Cold! Temp is 33 with a strong north wind blowing 20-25mph off the lake. They are finishing up the Am land marks and starting the Limited water marks. Great weather for duck dogs! I think I'll toss another log in the fireplace.;-)


----------



## Chad Wilson (Feb 5, 2003)

Just got the great news from Ken Wood.

Buzz wins the Open

Congrats Ken, Jenny and Charlie Moody

That Gives Buzz FC


----------



## TBell (Apr 1, 2004)

AWESOME!! Way to go Buzz!

Congrats to Ken and Charlie for a job well done.


----------



## JKL (Oct 19, 2007)

any other open results ?


----------



## Franco (Jun 27, 2003)

A big congrats to Ken, Charlie and Buzz on the Open win!

Add another get by Ford making his FC.

I don't know any other results other than we didn't make it out of the 4th and Steve and Miah got a JAM.


----------



## Chuck McCall (Jun 29, 2003)

Partial AM Results

1. Podnah/Kenny Cox
2. Quick/Joe Broyles
3. Norman/Mark Rosenblum
4. ??????
Jams
Whiskey/Mark Sehon
Boo/Ricky Favor


Sorry I don't have all of them...

Big congrats to Ricky and Boo.....A jam in just her 2nd am.....


----------



## Ricky Elston (Nov 25, 2004)

Congrats to Kenny Cox, Joe Broyles, and Mark Sehon.


----------



## cakaiser (Jul 12, 2007)

Open
Congrats Ken, Charlie, and Buzz!!
2nd- ?/ Farmer
3rd- Boo/ Paul Sletten
4th- Nettie/ Rick Mock

Kenny and Podnah, awesome, way to go guys!! Podnah is also a littermate to the high point, Am, lab female , Skeeter.

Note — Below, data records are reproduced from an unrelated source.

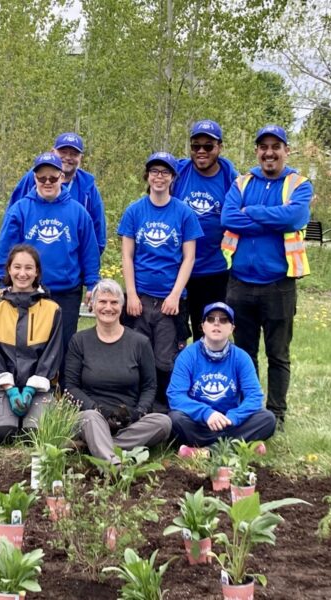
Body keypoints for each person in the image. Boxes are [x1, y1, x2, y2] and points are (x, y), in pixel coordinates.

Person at [221, 125, 313, 428]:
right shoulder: (242, 182)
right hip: (240, 284)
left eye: (276, 146)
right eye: (264, 147)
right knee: (244, 354)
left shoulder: (299, 184)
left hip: (279, 285)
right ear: (257, 151)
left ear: (286, 150)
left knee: (278, 354)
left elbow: (295, 218)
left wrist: (253, 212)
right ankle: (248, 410)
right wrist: (274, 218)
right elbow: (228, 217)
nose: (269, 152)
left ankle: (276, 414)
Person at [0, 152, 100, 378]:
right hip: (29, 291)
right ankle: (27, 384)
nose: (47, 183)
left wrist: (92, 283)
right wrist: (2, 280)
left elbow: (89, 251)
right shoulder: (21, 209)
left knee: (63, 343)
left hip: (67, 290)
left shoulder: (77, 211)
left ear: (61, 177)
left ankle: (62, 390)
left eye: (52, 178)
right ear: (34, 178)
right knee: (29, 341)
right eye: (42, 178)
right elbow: (6, 247)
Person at [118, 152, 203, 412]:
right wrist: (131, 295)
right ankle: (137, 406)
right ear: (147, 175)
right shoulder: (134, 211)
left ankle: (165, 409)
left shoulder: (184, 213)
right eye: (154, 171)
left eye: (165, 172)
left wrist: (176, 295)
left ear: (173, 177)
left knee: (166, 359)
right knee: (137, 355)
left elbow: (188, 258)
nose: (159, 177)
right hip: (141, 298)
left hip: (170, 299)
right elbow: (127, 255)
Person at [65, 280, 172, 464]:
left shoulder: (139, 342)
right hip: (93, 415)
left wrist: (138, 412)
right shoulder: (79, 341)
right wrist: (97, 409)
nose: (108, 307)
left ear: (121, 306)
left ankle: (96, 445)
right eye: (102, 302)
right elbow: (71, 387)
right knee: (90, 420)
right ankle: (112, 463)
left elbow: (149, 386)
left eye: (114, 302)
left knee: (163, 423)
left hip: (128, 421)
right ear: (92, 305)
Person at [167, 302, 276, 449]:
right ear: (203, 326)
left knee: (267, 419)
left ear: (232, 328)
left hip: (229, 422)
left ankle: (206, 450)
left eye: (224, 320)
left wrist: (233, 417)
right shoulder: (187, 356)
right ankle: (239, 444)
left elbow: (255, 396)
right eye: (211, 319)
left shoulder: (241, 357)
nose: (216, 323)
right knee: (175, 419)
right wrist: (206, 413)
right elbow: (175, 396)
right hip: (199, 421)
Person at [0, 244, 62, 446]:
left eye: (29, 268)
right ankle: (3, 411)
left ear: (37, 272)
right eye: (17, 267)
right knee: (1, 435)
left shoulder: (53, 310)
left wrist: (30, 390)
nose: (22, 273)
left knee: (34, 436)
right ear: (9, 270)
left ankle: (36, 409)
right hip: (5, 387)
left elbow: (51, 355)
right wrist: (10, 389)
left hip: (39, 388)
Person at [172, 120, 239, 341]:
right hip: (178, 269)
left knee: (212, 334)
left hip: (215, 270)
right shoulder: (179, 172)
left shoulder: (231, 178)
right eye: (196, 146)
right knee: (176, 334)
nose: (201, 151)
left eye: (208, 146)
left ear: (219, 147)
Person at [8, 132, 107, 255]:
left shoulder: (88, 187)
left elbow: (98, 233)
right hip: (29, 267)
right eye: (63, 152)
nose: (68, 157)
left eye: (74, 154)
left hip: (72, 268)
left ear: (81, 157)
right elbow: (11, 222)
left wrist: (85, 268)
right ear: (53, 151)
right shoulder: (32, 179)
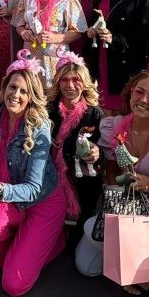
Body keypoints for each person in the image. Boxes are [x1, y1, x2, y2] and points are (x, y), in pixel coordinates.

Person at [74, 71, 149, 292]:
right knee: (86, 267)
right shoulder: (113, 126)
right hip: (120, 204)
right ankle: (129, 257)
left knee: (93, 229)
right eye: (139, 92)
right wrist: (119, 192)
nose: (143, 100)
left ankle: (138, 261)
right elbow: (111, 168)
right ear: (130, 94)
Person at [0, 51, 64, 297]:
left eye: (23, 91)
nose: (15, 95)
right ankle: (23, 245)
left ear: (31, 97)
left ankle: (54, 241)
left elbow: (33, 188)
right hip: (9, 197)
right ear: (4, 87)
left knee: (14, 286)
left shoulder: (40, 128)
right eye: (12, 87)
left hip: (40, 202)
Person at [85, 0, 149, 112]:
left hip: (124, 60)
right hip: (102, 55)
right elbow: (95, 19)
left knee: (123, 107)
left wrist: (114, 38)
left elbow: (144, 33)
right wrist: (91, 30)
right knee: (104, 105)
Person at [45, 49, 103, 232]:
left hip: (81, 177)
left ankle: (79, 233)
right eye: (64, 79)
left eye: (75, 79)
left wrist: (97, 152)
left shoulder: (94, 114)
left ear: (84, 82)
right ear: (58, 82)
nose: (70, 85)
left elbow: (103, 150)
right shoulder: (47, 110)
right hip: (49, 174)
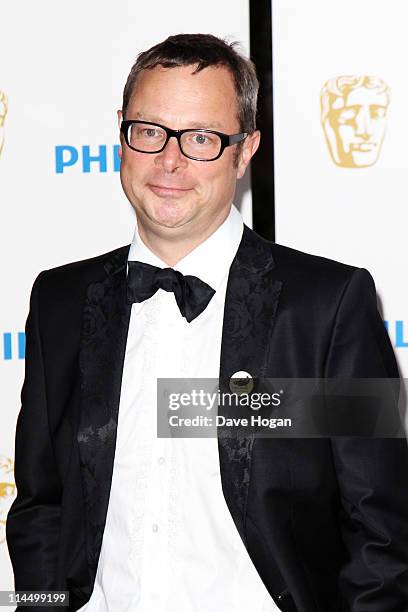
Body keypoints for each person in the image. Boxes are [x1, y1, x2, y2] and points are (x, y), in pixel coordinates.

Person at [6, 33, 408, 612]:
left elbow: (382, 535)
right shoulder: (59, 301)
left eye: (201, 138)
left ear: (245, 152)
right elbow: (40, 508)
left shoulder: (327, 308)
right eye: (150, 131)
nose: (169, 161)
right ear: (121, 133)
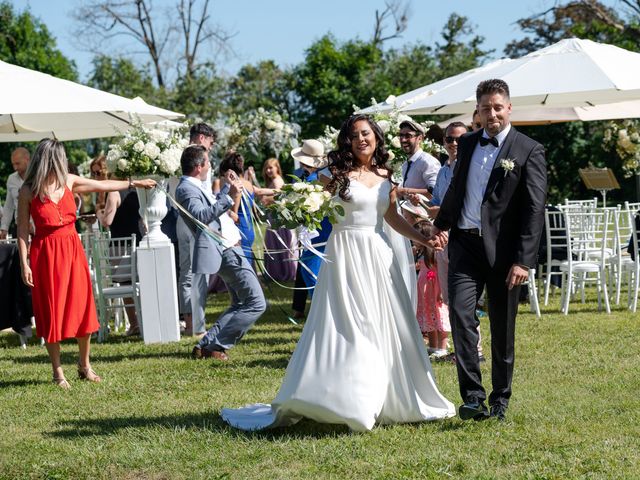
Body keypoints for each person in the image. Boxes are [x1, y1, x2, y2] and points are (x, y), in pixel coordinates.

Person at [221, 114, 455, 432]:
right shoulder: (334, 175)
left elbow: (390, 217)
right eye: (355, 135)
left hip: (377, 255)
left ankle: (383, 395)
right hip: (345, 254)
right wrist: (282, 200)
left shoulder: (386, 174)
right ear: (348, 141)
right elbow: (307, 198)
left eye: (367, 134)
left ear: (376, 138)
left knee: (382, 324)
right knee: (349, 324)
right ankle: (351, 400)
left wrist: (421, 236)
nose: (362, 139)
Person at [431, 79, 547, 421]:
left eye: (498, 107)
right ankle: (472, 397)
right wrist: (439, 226)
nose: (492, 113)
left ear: (509, 108)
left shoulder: (529, 150)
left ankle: (500, 399)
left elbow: (534, 209)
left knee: (502, 327)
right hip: (465, 245)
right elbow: (457, 189)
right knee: (461, 317)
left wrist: (523, 260)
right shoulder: (466, 143)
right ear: (477, 111)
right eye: (485, 108)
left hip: (506, 254)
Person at [17, 138, 155, 388]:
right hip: (45, 254)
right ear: (49, 159)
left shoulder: (69, 181)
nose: (63, 163)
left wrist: (135, 183)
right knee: (51, 310)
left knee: (82, 307)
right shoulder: (28, 191)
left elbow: (102, 184)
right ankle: (58, 372)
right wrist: (24, 262)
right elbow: (23, 231)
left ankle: (84, 365)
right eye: (59, 158)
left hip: (72, 250)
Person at [175, 145, 266, 361]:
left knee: (240, 303)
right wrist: (229, 197)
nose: (210, 166)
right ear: (198, 166)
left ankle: (206, 343)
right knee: (256, 302)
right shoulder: (186, 189)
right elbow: (201, 216)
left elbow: (211, 205)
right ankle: (216, 344)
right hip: (225, 249)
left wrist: (227, 188)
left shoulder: (195, 185)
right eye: (207, 162)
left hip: (228, 246)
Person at [176, 122, 216, 336]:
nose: (211, 146)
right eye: (210, 141)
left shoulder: (183, 154)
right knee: (193, 272)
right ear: (202, 137)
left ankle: (194, 321)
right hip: (192, 217)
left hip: (192, 216)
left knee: (191, 271)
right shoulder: (193, 158)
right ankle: (193, 323)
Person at [289, 139, 333, 319]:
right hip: (312, 230)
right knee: (309, 271)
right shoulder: (308, 177)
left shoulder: (318, 179)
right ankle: (320, 311)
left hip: (319, 230)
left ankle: (323, 312)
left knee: (312, 272)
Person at [96, 184, 145, 336]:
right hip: (140, 243)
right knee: (140, 284)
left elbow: (107, 221)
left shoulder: (114, 192)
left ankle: (134, 323)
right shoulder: (139, 190)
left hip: (120, 245)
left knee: (125, 284)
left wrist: (99, 214)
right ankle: (144, 321)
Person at [414, 221, 450, 359]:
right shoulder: (421, 253)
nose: (413, 241)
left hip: (435, 289)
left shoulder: (435, 253)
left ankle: (442, 347)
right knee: (428, 316)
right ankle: (433, 346)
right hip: (425, 292)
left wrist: (441, 291)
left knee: (439, 316)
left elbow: (440, 271)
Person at [260, 158, 297, 282]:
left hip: (278, 217)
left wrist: (267, 199)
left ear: (277, 168)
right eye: (267, 168)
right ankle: (277, 271)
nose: (268, 170)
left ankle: (282, 272)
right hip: (274, 216)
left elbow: (281, 197)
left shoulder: (277, 181)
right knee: (273, 243)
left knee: (278, 243)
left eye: (271, 167)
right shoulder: (273, 181)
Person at [218, 152, 256, 265]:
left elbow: (234, 214)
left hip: (240, 229)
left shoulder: (237, 186)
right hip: (248, 226)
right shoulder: (248, 183)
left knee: (242, 264)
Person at [396, 120, 440, 201]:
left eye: (408, 136)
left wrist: (404, 191)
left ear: (419, 138)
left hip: (423, 212)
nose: (403, 140)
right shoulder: (406, 163)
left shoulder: (428, 162)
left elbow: (434, 192)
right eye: (401, 135)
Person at [1, 147, 30, 239]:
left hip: (38, 227)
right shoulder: (11, 179)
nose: (15, 167)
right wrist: (4, 227)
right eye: (13, 164)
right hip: (19, 227)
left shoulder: (39, 177)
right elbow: (8, 206)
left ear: (27, 160)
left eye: (17, 163)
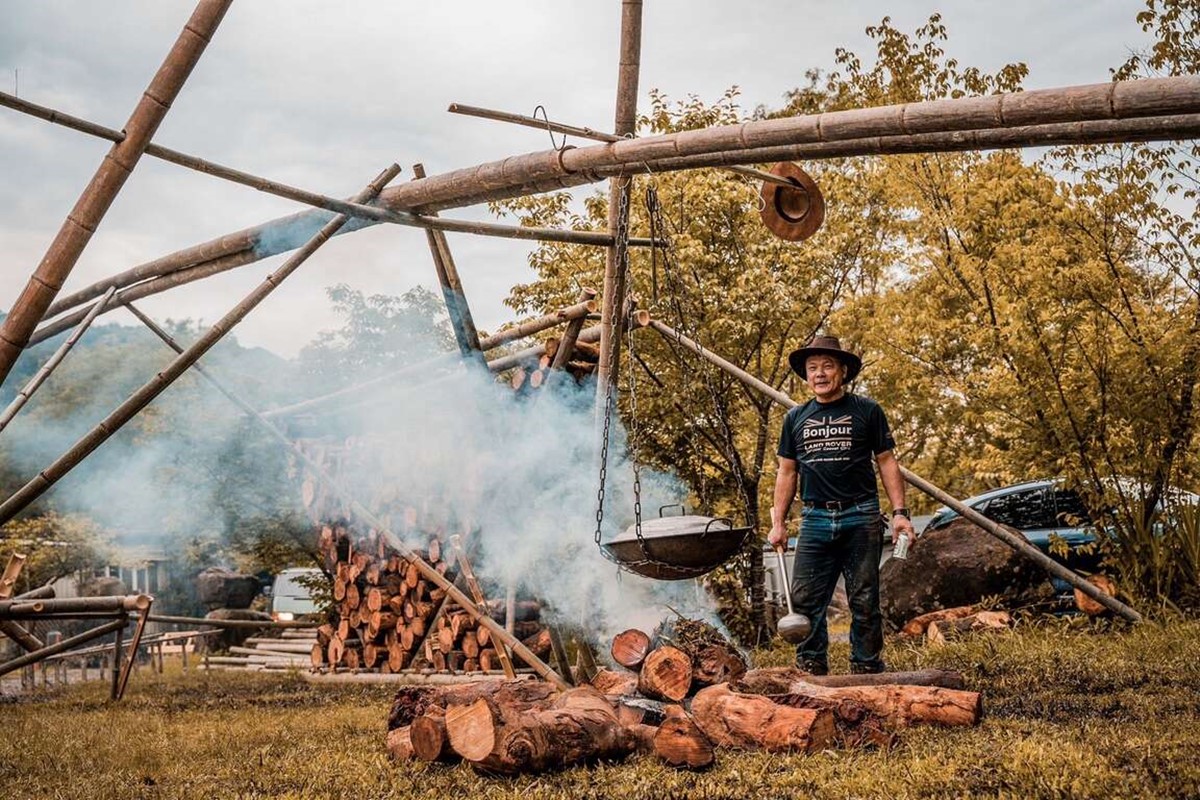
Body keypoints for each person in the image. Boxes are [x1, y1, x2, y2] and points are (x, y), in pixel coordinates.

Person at [767, 333, 914, 675]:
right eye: (812, 368)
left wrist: (900, 514)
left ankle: (865, 667)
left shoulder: (867, 411)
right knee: (805, 599)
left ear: (843, 371)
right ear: (806, 376)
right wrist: (779, 524)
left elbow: (887, 461)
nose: (818, 374)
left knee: (864, 598)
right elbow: (787, 472)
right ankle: (811, 666)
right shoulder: (795, 419)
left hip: (860, 515)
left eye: (827, 366)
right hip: (815, 518)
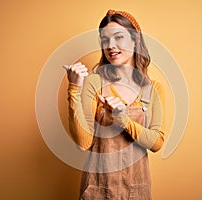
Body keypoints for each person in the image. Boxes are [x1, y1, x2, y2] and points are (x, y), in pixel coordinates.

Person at [63, 9, 165, 200]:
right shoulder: (94, 82)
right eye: (104, 40)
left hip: (137, 191)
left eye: (118, 37)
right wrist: (74, 88)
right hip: (98, 190)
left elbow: (156, 143)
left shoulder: (153, 89)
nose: (110, 46)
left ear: (135, 41)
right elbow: (83, 143)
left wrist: (123, 120)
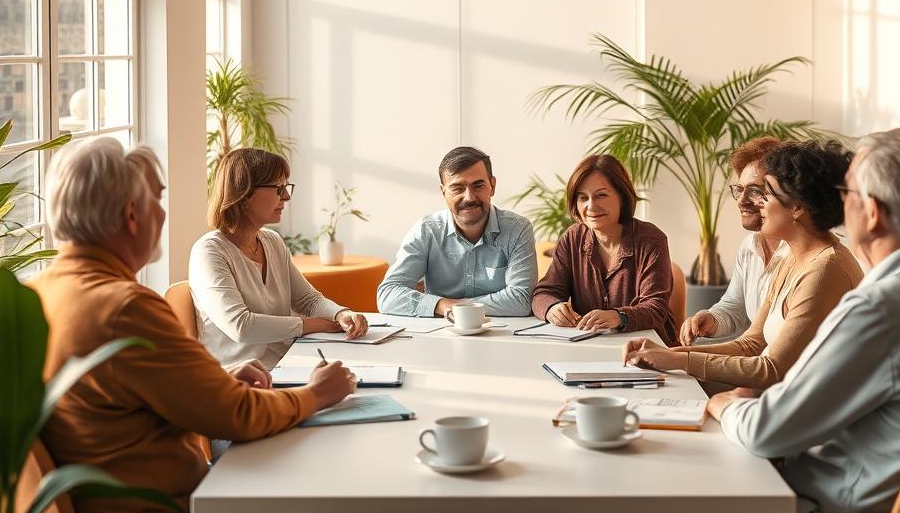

Rose is proud of her 2 kids, and we are too.


----------



## Jay Dufour (Jan 19, 2003)

Major congrats to training buds Kenny Cox Amateur WIN and Open Jam,Tracy Farmer Qual second and QAA for Boomer,Mark Sehon Amateur Jam,Derby Jam...and to all who finished at the SLRC trial.


----------



## Jay Dufour (Jan 19, 2003)




----------



## Jay Dufour (Jan 19, 2003)

Smith expounding something about Feet ????


----------



## Frank Jones (Feb 17, 2004)

Congratulations to ALL this weekend; and to our special friends: Tracy and Boomer for your Q 2nd, Kenny Cox on your WIN, Mark Sehon with the Derby, and Ricky Favor and Boo for your Amateur RJ. What a weekend.


----------



## Jay Dufour (Jan 19, 2003)

Cool Derby memory bird....big wind from left....bird thrown into wind and landing exactly at the end of the channel.


----------



## Mark Sehon (Feb 10, 2003)

Congrats out to you Jay!!!!! Qual & Derby jams. The training group had a "Great" weekend. Glad to see all of my ole' friends, and glad to make some new ones.


I do hear, Smith has a fetish for feet. Who would have thunk it.


----------



## JWC (Feb 25, 2008)

Danny's dog with the second was #16 TIA.


----------



## rboudet (Jun 29, 2004)

Jerry Lou Matter took the fourth in the AM with Tex.


----------